Role of conditioning, ALC

The researchers found evidence to suggest that conditioning regimen and ALC played a role in patient outcomes.

For patients who received cyclophosphamide and TBI, 2-year moderate-severe chronic GVHD-free survival was 61% in the placebo arm and 38% in the ATLG arm (P=0.080). Two-year OS was 88% and 48%, respectively (P=0.006). And 2-year PFS was 75% and 29%, respectively (P=0.007).

For patients who received busulfan and cyclophosphamide, 2-year moderate-severe chronic GVHD-free survival was 47% in the placebo arm and 53% in the ATLG arm (P=0.650). Two-year OS was 77% and 71%, respectively (P=0.350). And 2-year PFS was 73% and 60%, respectively (P=0.460).

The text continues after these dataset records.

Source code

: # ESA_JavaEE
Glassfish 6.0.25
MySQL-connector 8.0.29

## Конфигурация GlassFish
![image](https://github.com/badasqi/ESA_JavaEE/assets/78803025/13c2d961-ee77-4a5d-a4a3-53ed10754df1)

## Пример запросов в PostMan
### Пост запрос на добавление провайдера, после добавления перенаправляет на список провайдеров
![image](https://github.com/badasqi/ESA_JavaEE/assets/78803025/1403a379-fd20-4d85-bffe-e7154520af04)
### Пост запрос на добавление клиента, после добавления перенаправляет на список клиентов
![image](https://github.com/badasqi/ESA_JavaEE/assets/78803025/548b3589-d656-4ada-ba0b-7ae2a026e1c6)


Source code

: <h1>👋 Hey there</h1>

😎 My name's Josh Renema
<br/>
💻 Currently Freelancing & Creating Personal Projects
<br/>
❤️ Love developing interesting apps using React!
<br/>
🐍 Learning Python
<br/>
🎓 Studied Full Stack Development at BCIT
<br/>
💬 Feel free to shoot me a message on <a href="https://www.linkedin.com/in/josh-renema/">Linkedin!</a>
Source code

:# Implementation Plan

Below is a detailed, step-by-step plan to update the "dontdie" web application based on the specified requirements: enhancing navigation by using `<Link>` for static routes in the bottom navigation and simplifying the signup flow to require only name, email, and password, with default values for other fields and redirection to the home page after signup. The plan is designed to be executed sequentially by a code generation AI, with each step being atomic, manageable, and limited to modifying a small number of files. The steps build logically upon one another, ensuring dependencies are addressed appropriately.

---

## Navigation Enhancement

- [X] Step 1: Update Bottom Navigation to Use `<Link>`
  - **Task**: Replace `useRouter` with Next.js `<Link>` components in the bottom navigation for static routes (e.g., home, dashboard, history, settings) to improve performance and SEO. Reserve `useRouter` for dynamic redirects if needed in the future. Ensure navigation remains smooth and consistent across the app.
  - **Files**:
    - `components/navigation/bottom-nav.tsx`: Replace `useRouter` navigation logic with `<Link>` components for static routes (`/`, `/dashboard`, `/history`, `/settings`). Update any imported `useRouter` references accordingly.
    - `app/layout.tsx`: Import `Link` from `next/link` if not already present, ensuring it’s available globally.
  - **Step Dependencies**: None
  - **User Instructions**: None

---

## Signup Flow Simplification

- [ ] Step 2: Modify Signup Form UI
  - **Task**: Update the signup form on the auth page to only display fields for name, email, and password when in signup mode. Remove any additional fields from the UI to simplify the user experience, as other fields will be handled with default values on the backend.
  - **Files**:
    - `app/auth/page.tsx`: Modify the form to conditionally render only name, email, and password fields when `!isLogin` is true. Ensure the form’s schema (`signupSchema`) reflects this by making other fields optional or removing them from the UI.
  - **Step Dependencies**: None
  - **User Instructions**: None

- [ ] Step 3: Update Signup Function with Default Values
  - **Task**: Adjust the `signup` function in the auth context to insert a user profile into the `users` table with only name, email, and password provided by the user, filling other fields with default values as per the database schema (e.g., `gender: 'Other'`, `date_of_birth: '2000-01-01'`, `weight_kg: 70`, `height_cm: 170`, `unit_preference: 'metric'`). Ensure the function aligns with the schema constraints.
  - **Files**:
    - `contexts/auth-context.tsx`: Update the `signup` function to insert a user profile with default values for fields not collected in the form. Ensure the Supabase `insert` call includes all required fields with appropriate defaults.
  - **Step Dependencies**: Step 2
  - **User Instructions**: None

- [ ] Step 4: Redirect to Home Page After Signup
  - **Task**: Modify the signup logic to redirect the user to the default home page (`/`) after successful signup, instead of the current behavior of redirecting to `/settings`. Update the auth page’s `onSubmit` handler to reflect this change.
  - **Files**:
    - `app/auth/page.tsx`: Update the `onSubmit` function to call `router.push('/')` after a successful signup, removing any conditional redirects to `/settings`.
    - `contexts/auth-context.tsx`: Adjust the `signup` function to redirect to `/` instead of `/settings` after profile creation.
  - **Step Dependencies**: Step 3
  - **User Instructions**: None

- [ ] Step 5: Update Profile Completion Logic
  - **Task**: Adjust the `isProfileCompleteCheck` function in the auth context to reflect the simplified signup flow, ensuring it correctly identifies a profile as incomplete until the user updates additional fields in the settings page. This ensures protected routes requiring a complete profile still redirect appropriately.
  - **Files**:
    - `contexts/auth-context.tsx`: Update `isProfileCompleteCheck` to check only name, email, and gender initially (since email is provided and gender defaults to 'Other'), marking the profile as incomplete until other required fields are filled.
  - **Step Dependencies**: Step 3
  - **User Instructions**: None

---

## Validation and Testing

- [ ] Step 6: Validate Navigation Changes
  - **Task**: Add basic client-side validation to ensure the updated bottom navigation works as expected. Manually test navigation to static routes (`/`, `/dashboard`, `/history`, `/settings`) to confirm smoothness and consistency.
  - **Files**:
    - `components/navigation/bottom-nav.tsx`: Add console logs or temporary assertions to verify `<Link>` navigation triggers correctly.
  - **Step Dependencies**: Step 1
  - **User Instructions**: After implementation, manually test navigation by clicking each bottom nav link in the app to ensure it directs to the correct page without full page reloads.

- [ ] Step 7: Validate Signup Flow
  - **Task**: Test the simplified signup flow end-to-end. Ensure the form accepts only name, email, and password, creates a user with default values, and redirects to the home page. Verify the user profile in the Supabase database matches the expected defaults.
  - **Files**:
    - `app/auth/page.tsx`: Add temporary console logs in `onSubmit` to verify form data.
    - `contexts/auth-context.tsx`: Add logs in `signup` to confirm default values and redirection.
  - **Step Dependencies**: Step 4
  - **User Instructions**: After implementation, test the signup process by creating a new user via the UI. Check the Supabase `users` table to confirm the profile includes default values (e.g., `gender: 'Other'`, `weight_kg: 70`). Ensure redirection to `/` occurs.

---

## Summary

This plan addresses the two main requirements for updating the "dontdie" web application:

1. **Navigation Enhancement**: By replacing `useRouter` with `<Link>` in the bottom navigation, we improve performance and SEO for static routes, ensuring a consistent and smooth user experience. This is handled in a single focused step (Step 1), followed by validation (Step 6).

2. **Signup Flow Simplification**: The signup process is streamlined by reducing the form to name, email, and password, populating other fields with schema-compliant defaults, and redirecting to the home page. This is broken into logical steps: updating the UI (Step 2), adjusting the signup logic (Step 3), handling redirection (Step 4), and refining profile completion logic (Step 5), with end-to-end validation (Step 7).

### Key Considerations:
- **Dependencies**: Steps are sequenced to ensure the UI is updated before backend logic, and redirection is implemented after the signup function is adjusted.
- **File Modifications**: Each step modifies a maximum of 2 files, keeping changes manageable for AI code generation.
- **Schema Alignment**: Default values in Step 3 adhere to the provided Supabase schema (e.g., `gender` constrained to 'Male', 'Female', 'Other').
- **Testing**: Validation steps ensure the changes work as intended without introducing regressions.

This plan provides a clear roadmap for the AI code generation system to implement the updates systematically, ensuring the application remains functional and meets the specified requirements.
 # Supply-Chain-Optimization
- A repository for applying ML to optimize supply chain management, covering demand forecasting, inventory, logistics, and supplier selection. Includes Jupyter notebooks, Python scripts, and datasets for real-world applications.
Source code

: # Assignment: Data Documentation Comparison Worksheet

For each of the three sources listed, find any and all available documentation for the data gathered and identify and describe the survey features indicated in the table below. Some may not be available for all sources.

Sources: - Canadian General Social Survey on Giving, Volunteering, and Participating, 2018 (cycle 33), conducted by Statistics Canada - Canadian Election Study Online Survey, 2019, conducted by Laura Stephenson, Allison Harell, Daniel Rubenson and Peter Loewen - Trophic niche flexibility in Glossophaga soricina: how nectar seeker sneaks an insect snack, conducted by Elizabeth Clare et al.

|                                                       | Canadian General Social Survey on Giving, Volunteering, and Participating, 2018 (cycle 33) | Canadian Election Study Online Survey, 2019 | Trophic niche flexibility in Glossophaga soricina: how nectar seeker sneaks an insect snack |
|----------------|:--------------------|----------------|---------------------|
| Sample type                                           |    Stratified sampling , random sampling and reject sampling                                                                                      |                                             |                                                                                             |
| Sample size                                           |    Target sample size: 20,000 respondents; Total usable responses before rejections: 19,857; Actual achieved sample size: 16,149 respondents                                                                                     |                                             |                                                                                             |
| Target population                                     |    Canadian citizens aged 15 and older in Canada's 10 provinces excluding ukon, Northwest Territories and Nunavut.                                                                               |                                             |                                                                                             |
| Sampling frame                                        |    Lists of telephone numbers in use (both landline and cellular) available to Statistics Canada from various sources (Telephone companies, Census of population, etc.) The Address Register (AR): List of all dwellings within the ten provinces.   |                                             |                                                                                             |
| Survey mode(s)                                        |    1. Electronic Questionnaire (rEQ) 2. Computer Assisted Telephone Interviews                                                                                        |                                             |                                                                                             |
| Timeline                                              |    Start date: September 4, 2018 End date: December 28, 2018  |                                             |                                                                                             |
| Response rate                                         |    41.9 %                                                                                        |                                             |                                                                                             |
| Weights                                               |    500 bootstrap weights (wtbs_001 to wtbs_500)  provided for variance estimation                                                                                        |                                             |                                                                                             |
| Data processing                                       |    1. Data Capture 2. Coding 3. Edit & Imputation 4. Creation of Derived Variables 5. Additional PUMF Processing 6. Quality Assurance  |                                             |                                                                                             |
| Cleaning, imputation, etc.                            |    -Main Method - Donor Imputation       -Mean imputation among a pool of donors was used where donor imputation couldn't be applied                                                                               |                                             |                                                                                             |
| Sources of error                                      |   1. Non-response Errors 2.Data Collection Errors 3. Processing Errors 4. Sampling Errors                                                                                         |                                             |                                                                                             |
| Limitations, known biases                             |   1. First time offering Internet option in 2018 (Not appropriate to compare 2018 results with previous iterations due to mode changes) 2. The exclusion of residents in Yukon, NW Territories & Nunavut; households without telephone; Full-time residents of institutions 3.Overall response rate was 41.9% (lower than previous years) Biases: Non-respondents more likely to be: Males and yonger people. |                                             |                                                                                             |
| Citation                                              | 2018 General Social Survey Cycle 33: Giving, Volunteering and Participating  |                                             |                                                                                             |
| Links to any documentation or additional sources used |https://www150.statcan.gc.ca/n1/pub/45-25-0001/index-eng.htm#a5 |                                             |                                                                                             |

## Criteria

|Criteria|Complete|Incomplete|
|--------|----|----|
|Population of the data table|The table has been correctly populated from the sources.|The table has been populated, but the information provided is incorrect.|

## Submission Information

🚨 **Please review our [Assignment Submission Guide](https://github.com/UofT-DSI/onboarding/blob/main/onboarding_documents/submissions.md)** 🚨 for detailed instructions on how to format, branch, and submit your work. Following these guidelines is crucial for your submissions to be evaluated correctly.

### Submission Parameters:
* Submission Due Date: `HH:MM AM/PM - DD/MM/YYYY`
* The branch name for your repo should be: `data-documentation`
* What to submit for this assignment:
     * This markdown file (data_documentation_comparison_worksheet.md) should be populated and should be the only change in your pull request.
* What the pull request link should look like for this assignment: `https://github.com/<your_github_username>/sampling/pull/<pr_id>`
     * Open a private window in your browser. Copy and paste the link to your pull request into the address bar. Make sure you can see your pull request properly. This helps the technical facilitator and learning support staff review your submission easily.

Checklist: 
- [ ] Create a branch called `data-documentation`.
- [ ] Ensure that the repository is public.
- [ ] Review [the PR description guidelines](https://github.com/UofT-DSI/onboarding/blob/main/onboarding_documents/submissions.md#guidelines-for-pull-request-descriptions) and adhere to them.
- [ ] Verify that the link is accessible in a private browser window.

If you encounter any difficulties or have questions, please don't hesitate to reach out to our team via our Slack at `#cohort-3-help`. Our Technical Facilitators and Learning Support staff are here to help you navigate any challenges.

For patients who received busulfan and fludarabine, 2-year moderate-severe chronic GVHD-free survival was 33% in the placebo arm and 49% in the ATLG arm (P=0.047). Two-year OS was 66% and 53%, respectively (P=0.520). And 2-year PFS was 58% and 48%, respectively (P=0.540).

The researchers noted that the choice of conditioning regimen had a “profound effect” on ALC at day -3 (the time of ATLG/placebo initiation). More than 70% of patients who received TBI had an ALC <0.1 x 10⁹/L, compared to less than 35% of patients who received busulfan-based conditioning.

ALC, in turn, had an impact on PFS and OS. In patients with an ALC ≥ 0.1 x 10⁹/L on day -3, ATLG did not compromise PFS or OS, but PFS and OS were negatively affected in patients with an ALC < 0.1.

ATLG recipients with an ALC < 0.1 had significantly worse OS (HR=4.13, P<0.001) and PFS (HR=3.19, P<0.001) than patients with an ALC ≥ 0.1.